〈自然農的農業のすすめ〉その9〜小豆の選別〜

あさひくんの呼吸を感じながら作業

 本格的に寒い冬の到来ですね。ねっこ自然農園では田畑でする作業はほぼ終わっているそうで、今週も加藤さんのご自宅に。
お手伝いの内容は、そうです。小豆の選別です。


 前回のお手伝いは大豆の選別でした。頑張って莢を割り豆を取り出しましたが、帰宅時に本日の成果を見たら殆ど進んでいなくてガッカリしたのでした。それに比べ小豆の選別は楽しくできました。

袋いっぱいの無選別状態の小豆
この棍棒、愛嬌があって好きな道具です


 マンガ肉の様な棍棒で叩いて莢を割り、床に溜まった小豆を袋に移していきます。大豆に比べ莢が割れやすく、乾燥も上々なので凄く作業しやすいです。大豆と同様に莢が割れにくい場合は虫が食べていたり、痛んでいたりします。健康な莢は簡単に割れ、小豆もツルツル綺麗です。未熟な莢も少し傷んでそうな莢も割り、中身を確かめてみます。やはり多くの不健康な莢は豆がカビていたり、虫に食べられて穴が空いていたりと、商品になりません。無農薬で栽培する大変さを知ります。

 一段階目の選別が終わった時点でお昼になりました。
加藤さんの自宅で持参したお弁当を食べるのですが、奥様が「うち、今日はカレーなんです」と、レンコンとレンズ豆のカレーをご馳走して頂きました。我が家では豆はカレーに使いますが、レンコンは初めてでした。大好きな食材なので、何故今までカレーの具として使う事に気が付かなかったのだろう!と思うほど美味しかったです。お味噌汁も上品な味噌加減と海の香りがする出汁。流石でした。
食後には加藤さん焙煎の珈琲をいただき、お二人のご子息あさひくんとしばらく遊んで昼からの作業再開です。

こんな感じで唐箕(とうみ)代わりに

 収穫の際に使用した唐箕(とうみ)を覚えておられますか?<唐箕の記事はこちら>
今回は唐箕を使わずに扇風機を使用して細かな莢の破片や砂などを飛ばしていきます。扇風機の風より少し高い所からすくい上げた小豆を床に置いたタライに落としていくだけです。これだけで立派に唐箕の役割を果たします。2回繰り返すと殆ど豆だけの状態になります。
 次の工程は程よい網目のザルの上に小豆を置き、ザルを前後に揺らすことで一定以下のサイズや、割れた小豆をタライに落としていきます。昔の芝居などの効果音で波の音は筒に入れた小豆を傾け転がす事で出していたそうですが、まさにそんな音がします。
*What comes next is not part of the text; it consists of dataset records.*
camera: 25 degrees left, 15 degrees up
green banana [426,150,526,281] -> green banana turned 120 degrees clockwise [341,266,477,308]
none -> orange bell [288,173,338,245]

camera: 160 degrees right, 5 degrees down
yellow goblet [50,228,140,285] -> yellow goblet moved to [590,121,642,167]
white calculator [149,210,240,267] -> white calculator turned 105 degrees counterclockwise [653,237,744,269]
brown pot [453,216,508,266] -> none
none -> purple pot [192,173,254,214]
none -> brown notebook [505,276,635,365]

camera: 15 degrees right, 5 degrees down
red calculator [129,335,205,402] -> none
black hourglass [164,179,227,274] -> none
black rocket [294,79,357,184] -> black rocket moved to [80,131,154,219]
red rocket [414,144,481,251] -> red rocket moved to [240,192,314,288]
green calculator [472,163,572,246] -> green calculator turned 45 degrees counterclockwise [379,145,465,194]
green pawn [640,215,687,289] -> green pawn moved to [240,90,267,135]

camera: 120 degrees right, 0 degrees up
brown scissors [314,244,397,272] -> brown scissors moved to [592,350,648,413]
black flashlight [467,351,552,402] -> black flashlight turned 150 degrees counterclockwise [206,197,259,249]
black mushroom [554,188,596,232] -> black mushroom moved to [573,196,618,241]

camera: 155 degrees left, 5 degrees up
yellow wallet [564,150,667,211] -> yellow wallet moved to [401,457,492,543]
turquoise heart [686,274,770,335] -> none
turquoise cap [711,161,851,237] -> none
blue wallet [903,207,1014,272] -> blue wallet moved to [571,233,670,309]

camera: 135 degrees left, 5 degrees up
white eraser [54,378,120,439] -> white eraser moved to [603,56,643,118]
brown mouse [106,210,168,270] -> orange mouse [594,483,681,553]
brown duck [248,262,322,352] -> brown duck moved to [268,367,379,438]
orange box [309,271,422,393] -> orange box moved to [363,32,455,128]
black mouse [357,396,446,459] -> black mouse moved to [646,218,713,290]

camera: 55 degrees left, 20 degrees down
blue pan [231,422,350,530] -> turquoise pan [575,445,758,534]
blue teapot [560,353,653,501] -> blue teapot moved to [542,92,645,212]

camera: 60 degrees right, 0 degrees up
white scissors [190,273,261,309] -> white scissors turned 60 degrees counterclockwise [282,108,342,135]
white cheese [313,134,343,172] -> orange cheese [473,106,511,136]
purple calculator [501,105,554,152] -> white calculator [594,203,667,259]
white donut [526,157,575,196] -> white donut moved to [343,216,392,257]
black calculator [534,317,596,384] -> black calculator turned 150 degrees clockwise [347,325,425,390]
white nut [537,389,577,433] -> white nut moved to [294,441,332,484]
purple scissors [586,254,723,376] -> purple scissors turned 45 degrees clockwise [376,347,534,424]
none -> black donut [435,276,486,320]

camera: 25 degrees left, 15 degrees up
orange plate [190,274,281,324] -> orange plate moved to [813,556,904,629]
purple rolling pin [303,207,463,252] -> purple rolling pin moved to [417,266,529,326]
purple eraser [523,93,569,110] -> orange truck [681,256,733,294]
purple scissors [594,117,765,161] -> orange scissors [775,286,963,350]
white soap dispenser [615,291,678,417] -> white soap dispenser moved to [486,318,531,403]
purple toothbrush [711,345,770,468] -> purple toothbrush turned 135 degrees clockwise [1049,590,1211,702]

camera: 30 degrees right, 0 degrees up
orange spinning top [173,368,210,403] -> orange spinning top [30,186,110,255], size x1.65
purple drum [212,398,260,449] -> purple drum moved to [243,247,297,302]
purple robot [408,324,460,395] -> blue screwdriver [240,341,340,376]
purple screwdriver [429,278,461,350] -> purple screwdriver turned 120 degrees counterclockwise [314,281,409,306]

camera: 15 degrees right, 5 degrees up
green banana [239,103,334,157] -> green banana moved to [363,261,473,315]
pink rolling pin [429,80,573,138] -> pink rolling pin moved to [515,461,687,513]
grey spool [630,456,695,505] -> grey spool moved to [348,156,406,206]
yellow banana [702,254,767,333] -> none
波の音を感じながら選別もできるので癒されます。

ザルで割れた小豆や小さな小豆をふるい落とす

 ここまで来て、やっとハンドピッキングです。
 この作業は農園のクオリティなので加藤さんが担当されます。
緑色のお盆に少量小豆を置き、傷んでいたり虫食いがある小豆を別のタライに入れていきます。緑色のお盆を使用しているのはきっと豆の状態を見やすいからでしょう。銀色のお盆なんかでハンドピッキングするのは無理だと思います。一粒一粒チェックして、ようやく綺麗な一定以上のサイズの小豆だけが残りボウルに移されていきます。
大きなタライがハンドピッキング前、ボウルがピッキング後、緑のお盆の上でピッキングされる

 本当に手間の掛かる作業です。農薬で虫を殺したり作物を消毒したりすれば選別は楽になるのでしょう。そうやって楽を求め、便利を求め、大切な事を置いてけぼりにしているのが現代文明だと思います。文句を言っても仕方がない。自分はそんな肥大化した消費者としての自我を、自然農を手伝う事で戒めているのかもしれません。

 最近は二股に別れた根菜や虫食いのある葉野菜を見かける機会が増えてきています。
「見た目が綺麗じゃないと売れない」という考え方が過去のものになろうとしているのかもしれません。違和感に気付く消費者が増える事で「かたち」の綺麗さではなくどれだけ「自然に寄り添って育てられたか」を見極める方が増えてきた証だと思います。石があると根菜は二股、三股になるし、美味しそうな葉っぱはついつい虫も食べたくなる、ごく自然な事です。殺し、独占する…何かに似てますね。

ねっこ自然農園さんで<味噌、醤油作りのワークショップ>が開催されます。
ひげ店主は醤油のワークショップに参加予定です。



加藤さんと話してワークショップをひとつ思いつきました。
来年の今頃には実現したいです。